Wednesday May 13th Annual General Meeting. 8.00pm for 8.30 at Hendon Library, The Burroughs, NW4

Saturday May 16th Outing to Burnham Abbey, Hartley Court Moat, Taplow Saxon Burial Mound/Dorney Court and Church, with Ted Sammes. Application form will be in May newsletter.

Saturday June 20th Outing to Dover Roman Painted house

September weekend Application form enclosed

REMINDERS

April is the month for renewal of subscriptions so with this News­letter I am enclosing a copy of the letter our Chairman Mr. Andrew Selkirk has addressed to all members. I look forward to receiving your subscriptions in due course. Thank you in advance.

Phyllis Fletcher – Membership Secretary.

The Stapylton Road (Barnet) exploratory excavation is ON. Any more diggers? Please contact Brian Wrigley without delay 959 5982.

THE EARLY SAXON PERIOD IN THE LONDON REGION by John Mills

This lecture gained from John Mills’ experience as West London Field Officer (Museum of London) at Brentford, as he conveyed his own sense of searching for the early Saxon settlers and spelt out the careful, limited evidence. The early period is essentially the 5th and 6th centuries, when rising sea levels and pressure from warlike communities in Europe were pushing coastal peoples from north France to Denmark to seek new homelands – in, for instance, England. With Angles, Jutes, Frisians, Burgundians and Franks on the move, it was mainly Saxons who settled in southeast England from East Anglia to Sussex.

There is no archaeological evidence of their actual arrival or of their encounters or relationships with local Britons or with remnants of Roman occupation. London is especially baffling, with no late Roman or early Saxon levels; only depths of dark earth. However, it appears that in the 4th and 5th Centuries there were Germanic military immigrants employed to protect Romano-British communities, as is evidenced by typical metal accoutrements from Dorchester-on-Thames, Croydon and Sarre, Kent.

--------------------

__Brief A__.
For each statement below, say whether it agrees with the newsletter and lecture report (yes or no), and quote the words from the text that decide it.
(i) The Annual General Meeting takes place at Hendon Library.
(ii) John Mills worked as a Field Officer at Dover.
(iii) London has clear late Roman and early Saxon levels.
__Brief B__. Please summarize the newsletter and lecture report in two sentences.
__Brief C__. Resume the newsletter and lecture report after its last sentence.
The data after this point come from a different source.

__Data lines__.
--------------------

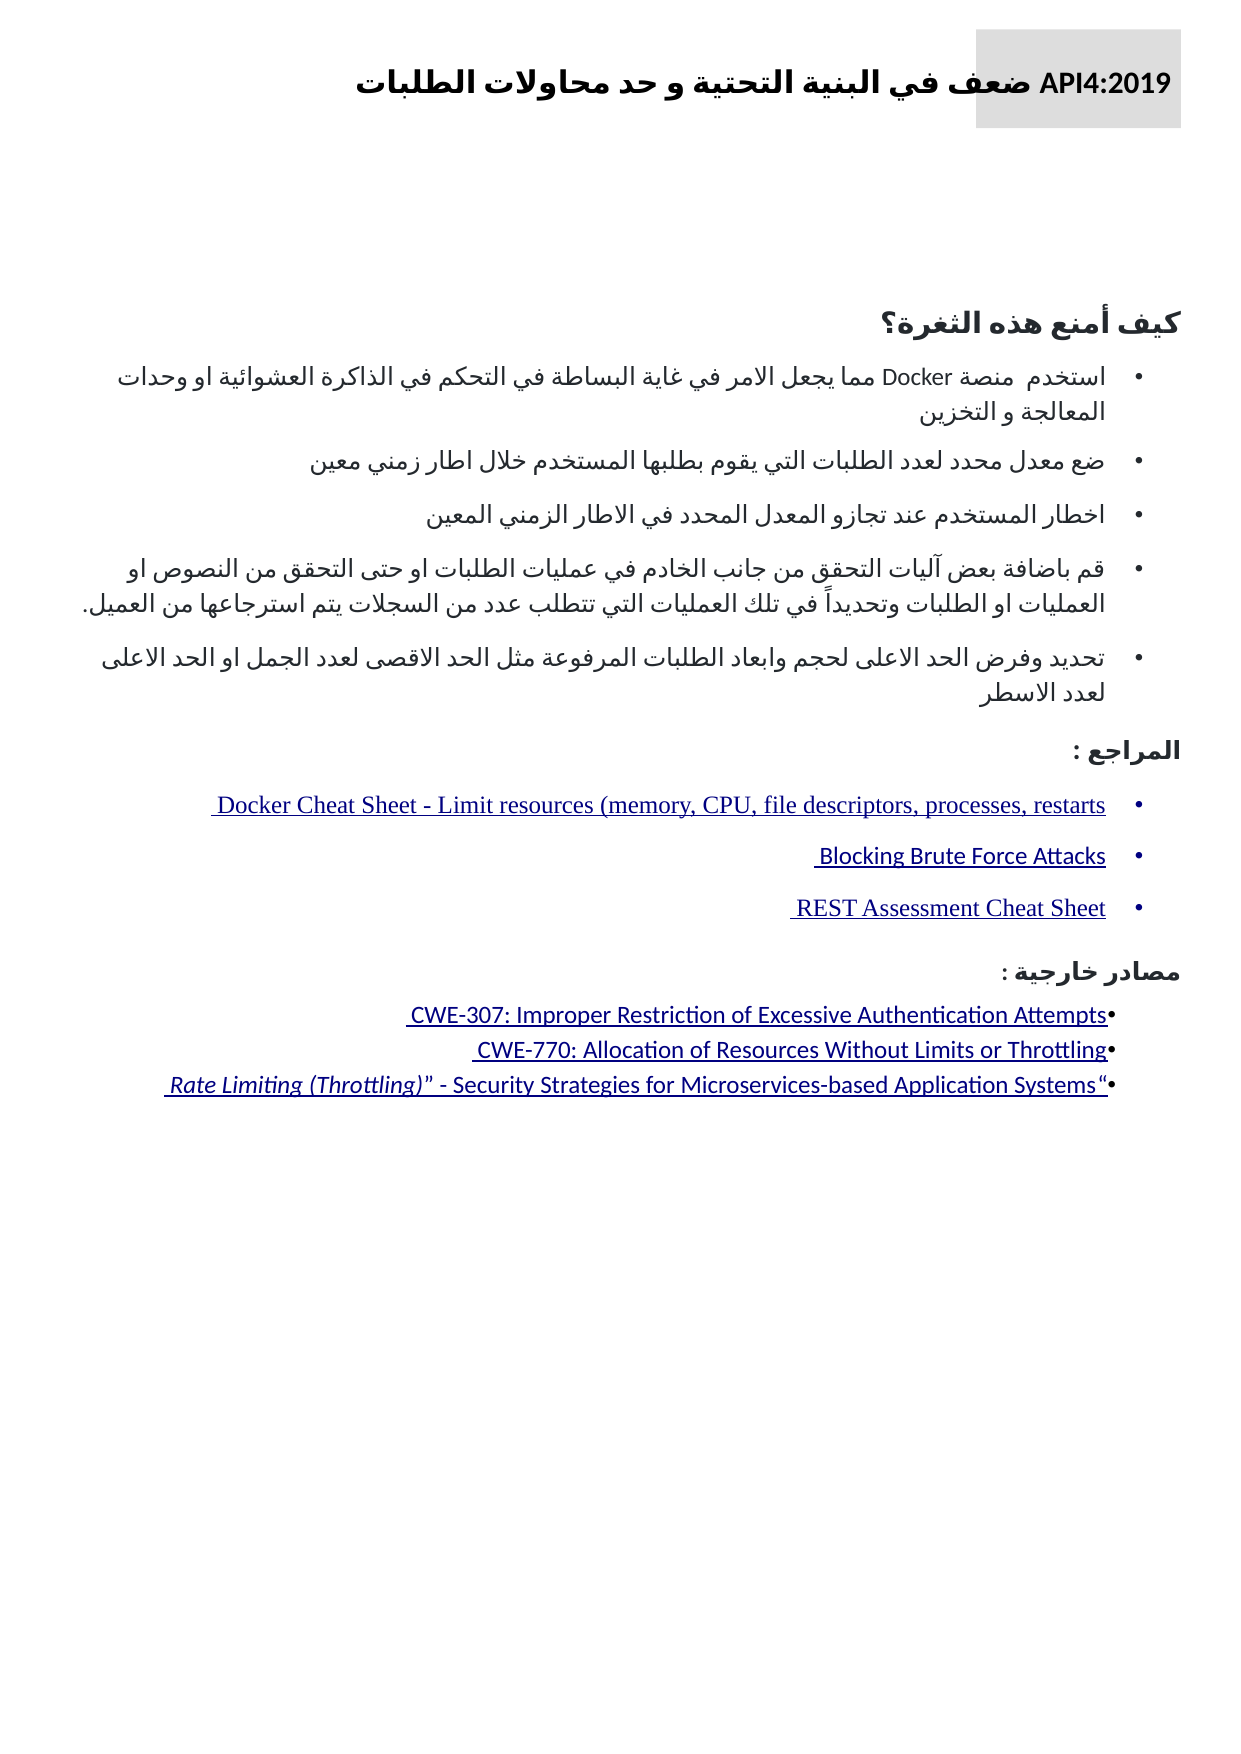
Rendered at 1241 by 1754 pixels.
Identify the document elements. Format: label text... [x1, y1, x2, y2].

--------------------

__Task output A__.
(i) Yes: "8.00pm for 8.30 at Hendon Library, The Burroughs, NW4"
(ii) No: "West London Field Officer (Museum of London) at Brentford"
(iii) No: "London is especially baffling, with no late Roman or early Saxon levels; only depths of dark earth."

__Task output B__. The newsletter lists upcoming events, including the Annual General Meeting on May 13th and outings in May and June. It also says April is the month for renewing subscriptions, asks for more diggers for the Stapylton Road excavation, and reports on a lecture by John Mills on the early Saxon period in the London region, where mainly Saxons settled in southeast England in the 5th and 6th centuries and no archaeological evidence of their arrival exists.

__Task output C__.
The kind of evidence expected for Saxon settlement is signs of buildings, rubbish pits, tracks, ditches and remains of cemeteries. Dating is more likely to rest on pottery than on metal objects.

The principal house type should be the full Beowulf hall with wooden walls and thatched gabled roof; as yet it is conspicuous by its absence in Greater London. The secondary type with sunken floor does appear, usually as a weaving or pottery workshop but occasionally for residence. Also of wood and thatched, its ground surface is often eroded now but loom weights, potsherds and postholes may remain. The earliest known, of early to middle 5th Century, is at St Mary Cray, Kent. Inner London, West Drayton, Harmondsworth, Heathrow and Brentford have single huts. Harmondsworth has Saxon hedged enclosures amid prehistoric pits, a Bronze Age trackway and Roman ditches. Keston .(Bromley) has a sunken hut on the Roman villa estate. Stanwell, Surrey, has Saxon enclosure ditches and trackways over a Neolithic cursus. These seem to indicate a Saxon interest, in using historic sites. Grass-tempered pottery was found at Sipson, Yewsley, West Drayton, Harlington, Yeoveney Lodge, (all Middlesex) and at Ham and Kingston-on-Thames. Harmondsworth produced an iron door key or latch-lifter and a polished pin of bone or horn probably for a weaver.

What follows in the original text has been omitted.